Input material —
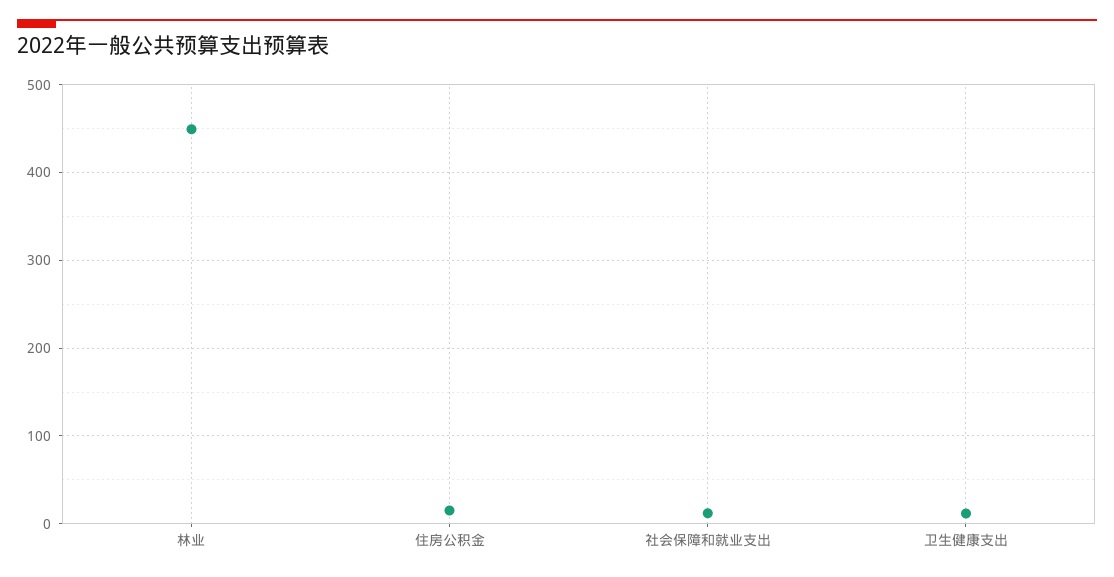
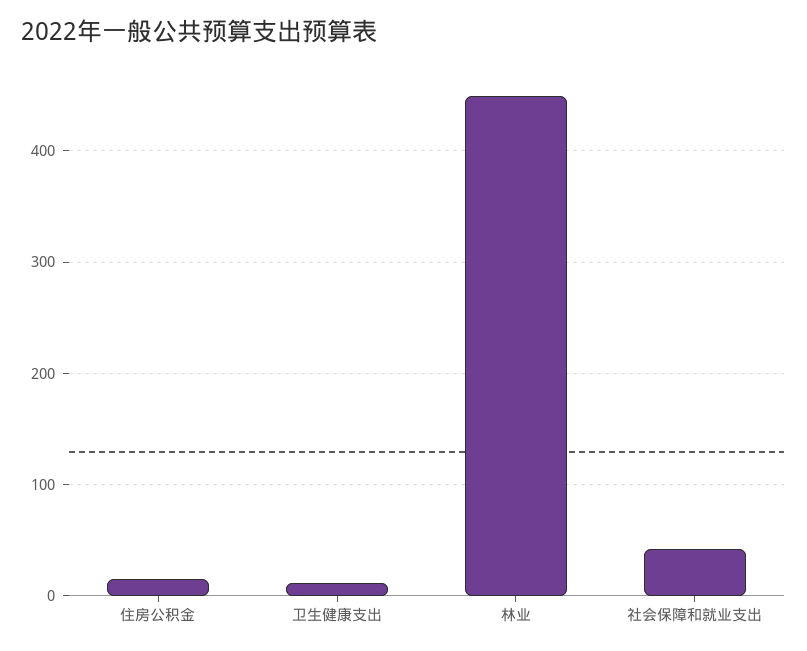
  {
    "林业": 450,
    "住房公积金": 20,
-   "社会保障和就业支出": 10,
+   "社会保障和就业支出": 40,
    "卫生健康支出": 10
  }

Task to carry out — Output every entry exactly as given; pictures are not part of the copy.

Answer to the problem —
  {
    "林业": 450,
    "住房公积金": 20,
-   "社会保障和就业支出": 10,
+   "社会保障和就业支出": 40,
    "卫生健康支出": 10
  }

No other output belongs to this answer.